From an interview of Tim Meyers, a retired cinema worker, conducted by Sebastian Becerra for the first issue of the zine Cashiers du Cinéma in August 2023.
sebastian becerra: When did you start working at movie theaters, Tim?
tim meyers: July 1971. Hillside Theater, in Hillside, Illinois. It was my neighborhood theater. One big screen. 1,437 seats.
becerra: How did your impression of the theater change while you worked there?
meyers: The theater that I worked at was the new one, the flagship one. The other theaters were old theaters that they had gotten from Warner Brothers when they broke up the monopoly and sold the theaters. With those theaters came two employees who had worked for Warner Brothers. When I started there in 1971 they were old men but they had grown up through the movies there. One, Mr. Wheeler, had retired, but the one I worked with, Mr. Kennedy, became a good friend. Mr. Kennedy worked in the movies before there was even sound. He would tell me that they wore uniforms, they had to stand at attention, and that there was an inspection of the ushers. It was like an army of ushers. He came from that so he was very strict. We had to make sure the movies started every two hours on the dot. If you got too far behind—if you ended up past midnight—you were dead because the projectionist would charge double time and a whole shift if they stayed a minute past midnight.
becerra: Was that all on you as an usher?
meyers: It was all on us kids who were making $1.25 an hour! The projectionists made $27.50 which was like a lot of money in 1971! It was honestly a very corrupt union. If you charged $1.50 a ticket you had one projectionist and if you charged $2.50 you had to have two for the same job. Most of the time one of them wouldn’t be there. It was completely mobbed up, that union.
becerra: Was that a Chicago thing?
meyers: Oh yeah. Chicago for sure. The names of the projectionists were the same names of the gangsters you’d read in the newspapers!
becerra: Did you guys have time to get into any mischief there?
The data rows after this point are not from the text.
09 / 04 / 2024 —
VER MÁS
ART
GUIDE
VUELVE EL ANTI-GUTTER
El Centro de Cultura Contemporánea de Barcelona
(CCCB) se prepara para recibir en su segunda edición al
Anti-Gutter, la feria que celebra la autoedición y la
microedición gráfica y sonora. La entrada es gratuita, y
meyers: Oh, all the time, of course. I liked to explore the movie palaces. There was a theater, The Tivoli, in Downers Grove. It’s still there. You could climb up all the way in the back behind the screen and get up into the ceiling; you could look down into the audience. There was a theater called the Little Giant of the Loop that had about five hundred seats and was right next to the Chicago Theater. The union would make you run movies there starting at nine in the morning. I would go in at eight-thirty for the screening room and the manager would go up and say, “Okay, we’re gonna have a special screening! I hope you guys like it!” to an audience of sleeping people and I would write my little report. Who goes at nine in the morning to a movie?
becerra: Could you envision a life where you kept working at movie theaters? What would’ve been the ideal path?
meyers: No, I couldn’t. I had my ideal life. . . . The theaters in Chicago were incredible. I would lay in bed at night and think, Instead of counting sheep, I could count movie theaters.
becerra: Now how many of those are left?
meyers: One, maybe two. And they’re like “art centers,” you know? They’re not movie theaters anymore. It’s a shame how exhibition has become so institutionalized. You used to be like, “Let’s just go to the movie. It probably starts at two o’clock. If not, we’ll wait around.” You know? You didn’t have to go and look in the paper and be like, “Oh, it starts at four o’clock, seven-forty-five, and midnight. Oh, and with a lecture! And with a Q&A!” It’s like going to a school! It’s supposed to be entertainment.
I think people would rather just go to the movies. I don’t think they need to have the lecture or the book signing and all the stuff that they do in coordination with opening a freaking movie. If the director doesn’t tell me what he’s going to tell me during the movie, he doesn’t get to explain it after that.
Kids’ shows, even! Kids’ shows—you would dump your kids off at the theater, the kids would DESTROY the theater—candy and shit all over the place—and they would go home and have that memory forever. Now it’s like they have to go there at a certain time with an advance ticket and their assigned seat and a person comes and explains to them about the theater. I don’t need a lecture, it’s the movies.
becerra: Well, if you work at a movie theater long enough you start to feel a certain ownership over other movie theaters—
meyers: I remember one night I was managing the Carnegie in Chicago and the usher didn’t show up. He finally called and said he was in jail! I had to take petty cash and go to the jail, get the kid out, and get him back there by the time the evening show started. It wasn’t the first time a manager bailed out an usher. Over the years you see so much.
becerra: It sounds like the projectionists had a lot more power back in the day.
meyers: Yeah, you would be afraid to be murdered by them. They killed a guy at the Bijou Theater in Chicago. It was a porn theater. They didn’t have a union projectionist and the guy was murdered.
becerra: The non-union projectionist?
meyers: The owner was murdered. I can’t remember exactly. And during the day, too.